Cervical cancer screening is used to find changes in the cells of the cervix that could lead to cancer. Screening includes cervical cytology (also called the Pap test or Pap smear), testing for human papillomavirus (HPV), or both. All women should have cervical cancer screening on a regular basis.
Most cases of cervical cancer are caused by infection with HPV. HPV is a virus. It enters cervical cells and can cause them to change. Some types of HPV have been linked to cervical cancer as well as to cancer of the vulva, vagina, penis, anus, mouth, and throat. Types of HPV that may cause cancer are known as “high-risk types.”

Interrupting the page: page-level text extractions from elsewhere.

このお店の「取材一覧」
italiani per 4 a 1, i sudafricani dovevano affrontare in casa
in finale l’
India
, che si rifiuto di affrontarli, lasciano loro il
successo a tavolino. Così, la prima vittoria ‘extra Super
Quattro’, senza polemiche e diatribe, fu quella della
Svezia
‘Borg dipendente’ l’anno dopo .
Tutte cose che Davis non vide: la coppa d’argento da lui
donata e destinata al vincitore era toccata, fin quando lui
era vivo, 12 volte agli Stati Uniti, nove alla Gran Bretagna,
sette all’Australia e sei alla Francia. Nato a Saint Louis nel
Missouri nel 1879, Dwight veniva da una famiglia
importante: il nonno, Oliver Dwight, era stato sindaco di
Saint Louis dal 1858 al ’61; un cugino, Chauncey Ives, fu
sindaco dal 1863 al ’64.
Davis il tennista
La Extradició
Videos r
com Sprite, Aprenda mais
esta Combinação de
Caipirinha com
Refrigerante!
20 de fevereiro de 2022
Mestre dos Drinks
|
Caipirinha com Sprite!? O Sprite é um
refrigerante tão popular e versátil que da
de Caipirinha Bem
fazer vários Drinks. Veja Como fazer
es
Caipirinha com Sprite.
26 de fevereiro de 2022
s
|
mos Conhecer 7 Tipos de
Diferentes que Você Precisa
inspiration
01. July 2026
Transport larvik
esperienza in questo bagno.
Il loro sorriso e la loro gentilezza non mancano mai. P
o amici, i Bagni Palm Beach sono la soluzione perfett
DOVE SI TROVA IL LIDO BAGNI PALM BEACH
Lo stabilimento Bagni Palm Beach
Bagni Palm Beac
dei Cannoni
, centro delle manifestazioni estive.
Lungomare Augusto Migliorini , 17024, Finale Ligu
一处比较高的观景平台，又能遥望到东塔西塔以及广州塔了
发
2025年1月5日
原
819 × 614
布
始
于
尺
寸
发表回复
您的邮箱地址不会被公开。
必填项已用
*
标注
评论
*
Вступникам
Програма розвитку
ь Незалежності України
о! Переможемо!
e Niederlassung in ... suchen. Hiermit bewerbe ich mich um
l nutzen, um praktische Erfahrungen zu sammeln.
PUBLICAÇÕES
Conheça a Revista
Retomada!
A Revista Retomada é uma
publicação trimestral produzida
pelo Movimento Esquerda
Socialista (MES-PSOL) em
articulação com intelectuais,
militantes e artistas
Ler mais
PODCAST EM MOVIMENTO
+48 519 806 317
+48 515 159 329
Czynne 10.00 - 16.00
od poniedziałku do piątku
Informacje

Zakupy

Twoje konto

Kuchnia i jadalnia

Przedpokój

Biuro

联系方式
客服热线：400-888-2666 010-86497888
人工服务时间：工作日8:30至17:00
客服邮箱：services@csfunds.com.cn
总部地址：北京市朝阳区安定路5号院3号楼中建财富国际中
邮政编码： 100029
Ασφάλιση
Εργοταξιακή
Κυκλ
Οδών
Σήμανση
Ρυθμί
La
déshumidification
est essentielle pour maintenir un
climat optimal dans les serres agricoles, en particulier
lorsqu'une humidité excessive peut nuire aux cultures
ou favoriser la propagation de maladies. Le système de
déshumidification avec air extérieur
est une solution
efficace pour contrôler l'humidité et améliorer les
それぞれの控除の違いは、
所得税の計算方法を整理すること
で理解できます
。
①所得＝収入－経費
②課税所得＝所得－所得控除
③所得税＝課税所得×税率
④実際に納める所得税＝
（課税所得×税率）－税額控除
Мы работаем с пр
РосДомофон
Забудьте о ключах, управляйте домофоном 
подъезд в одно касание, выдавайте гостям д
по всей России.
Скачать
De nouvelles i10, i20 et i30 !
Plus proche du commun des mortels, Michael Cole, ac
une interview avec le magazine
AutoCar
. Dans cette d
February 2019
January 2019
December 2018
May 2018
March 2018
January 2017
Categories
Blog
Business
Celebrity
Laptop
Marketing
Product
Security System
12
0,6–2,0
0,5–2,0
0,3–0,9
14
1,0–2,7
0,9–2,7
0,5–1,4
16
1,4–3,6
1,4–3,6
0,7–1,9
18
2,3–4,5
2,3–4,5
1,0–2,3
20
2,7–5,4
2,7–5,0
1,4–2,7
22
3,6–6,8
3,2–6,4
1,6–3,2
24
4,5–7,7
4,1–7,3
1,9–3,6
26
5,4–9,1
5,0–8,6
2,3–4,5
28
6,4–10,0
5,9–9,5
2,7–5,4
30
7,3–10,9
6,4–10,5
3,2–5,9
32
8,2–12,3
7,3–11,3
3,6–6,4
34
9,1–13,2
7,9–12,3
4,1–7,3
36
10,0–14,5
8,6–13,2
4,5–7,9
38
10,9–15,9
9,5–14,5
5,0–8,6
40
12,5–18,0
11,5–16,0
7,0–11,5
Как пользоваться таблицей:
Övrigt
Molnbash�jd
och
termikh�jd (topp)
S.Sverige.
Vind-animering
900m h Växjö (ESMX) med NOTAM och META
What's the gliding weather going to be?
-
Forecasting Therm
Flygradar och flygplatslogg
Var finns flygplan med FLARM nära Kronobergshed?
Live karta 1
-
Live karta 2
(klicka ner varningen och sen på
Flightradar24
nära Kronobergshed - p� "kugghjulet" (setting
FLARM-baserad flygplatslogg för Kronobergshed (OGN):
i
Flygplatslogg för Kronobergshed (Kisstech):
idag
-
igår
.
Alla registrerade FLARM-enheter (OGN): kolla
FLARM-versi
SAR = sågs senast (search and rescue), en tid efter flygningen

These and other types of HPV can be passed from person to person during sexual activity. HPV is very common—most people who are sexually active will get an HPV infection in their lifetime. HPV infection often causes no symptoms. Most people do not even know they are infected.
How is cervical cancer screening done?
Cervical cancer screening includes the Pap test/LBC, an HPV test, or both. Both tests use cells taken from the cervix. The screening process is simple and fast.
Patient is laid down on the examination table , vagina is exposed with a speculum Cells are removed from the cervix with a brush or other sampling instrument. The cells usually are put into a special liquid and sent to a laboratory for testing
For a Pap test, the sample is examined to see if abnormal cells are present.
For an HPV test, the sample is tested for the presence of the most common high-risk HPV types. Usually, the sample taken for the Pap test also can be used for the HPV test. Sometimes, two cell samples are taken. It depends on the type of Pap test that is used.